Rule 37.51(b) – Motions Raising Defenses And Objections

(1) Defenses and Objections That May Be Raised. Any defense or objection that is capable of determination without trial of the general issue may be raised before trial by motion.

(2) Defenses and Objections Which Must be Raised. Defenses and objections based on defects in the institution of the prosecution or in the information other than that it fails to show jurisdiction in the court or to charge an ordinance violation may be raised only by motion before trial. The motion shall include all such defenses and objections then available to the defendant. Failure to present any such defense or objection as herein provided constitutes a waiver thereof, but the judge for cause shown may grant relief from the waiver. Lack of jurisdiction or the failure of the information to charge an ordinance violation shall be noticed by the court at any time during the pendency of the proceeding.

(3) Time of Making Motion. The motion shall be made before the plea is entered, but the judge may permit it to be made within a reasonable time thereafter.

(4) Hearing on Motion. The motion shall be heard and determined before trial on application of the prosecutor or the defendant, unless the judge orders that the hearing and determination be deferred until the trial.

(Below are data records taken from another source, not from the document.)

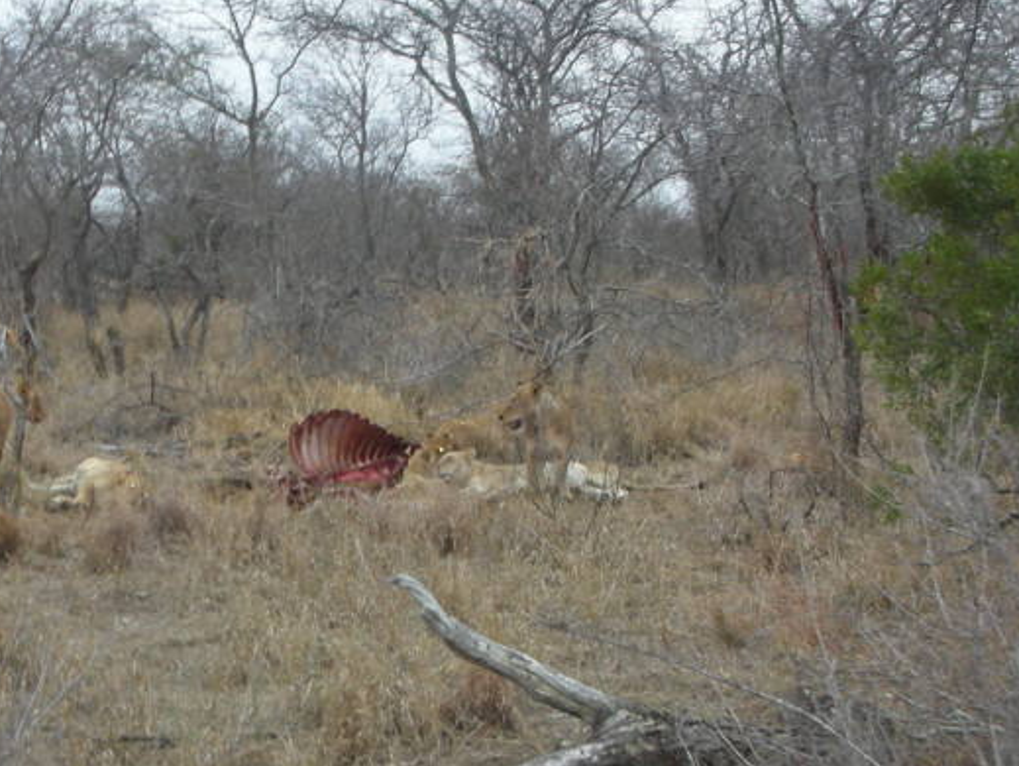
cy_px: 471
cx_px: 251
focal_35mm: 69
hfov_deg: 27.7
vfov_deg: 21.3
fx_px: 2033
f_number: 3
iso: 66
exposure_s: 1/30
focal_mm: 5.8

(5) Effect of Determination. If a motion is determined adversely to the defendant, he shall be permitted to plead if he has not previously pleaded. A plea previously entered shall stand. If the judge grants a motion based on a defect in the institution of the prosecution or in the information, the judge may also order that the defendant be held in custody or that the conditions of his release be continued for a specified time pending the filing of a new information.

Rule 37.52 - Motions to Suppress

Requests that evidence be suppressed shall be raised by motion before trial; however, the judge in the exercise of discretion may entertain a motion to suppress evidence at any time during trial.

NOTE: A motion to suppress a confession as not being voluntary must be heard separate and apart from the principal trial. State v. Garrett, 595 S.W.2d 422. (Mo.App. S.D. 1980).

7.8 Discovery

Rule 37.54

Discovery shall be permitted solely in the judge's discretion as justice requires.

Rule 37.61(e)

All jury trials shall proceed in the manner provided for the trial of a misdemeanor by the rules of criminal procedure.

NOTE: Criminal Procedure Rules 25.03 and 25.05 list the discovery to which a defendant and the state are entitled without a court order, and Rules 25.04 and 25.06 list the discovery which may be obtained by court order on the showing of good cause. Rule 25.10 lists matters not subject to discovery (e.g., legal work product, informant's identity, and items which involve a substantial prejudice to national security). While discovery is permitted solely in the judge’s discretion, the defendant is always entitled to a copy of the information or summons that has been filed pursuant to Rule 37.48. Release of the original information or summons is not considered discovery and is not discretionary.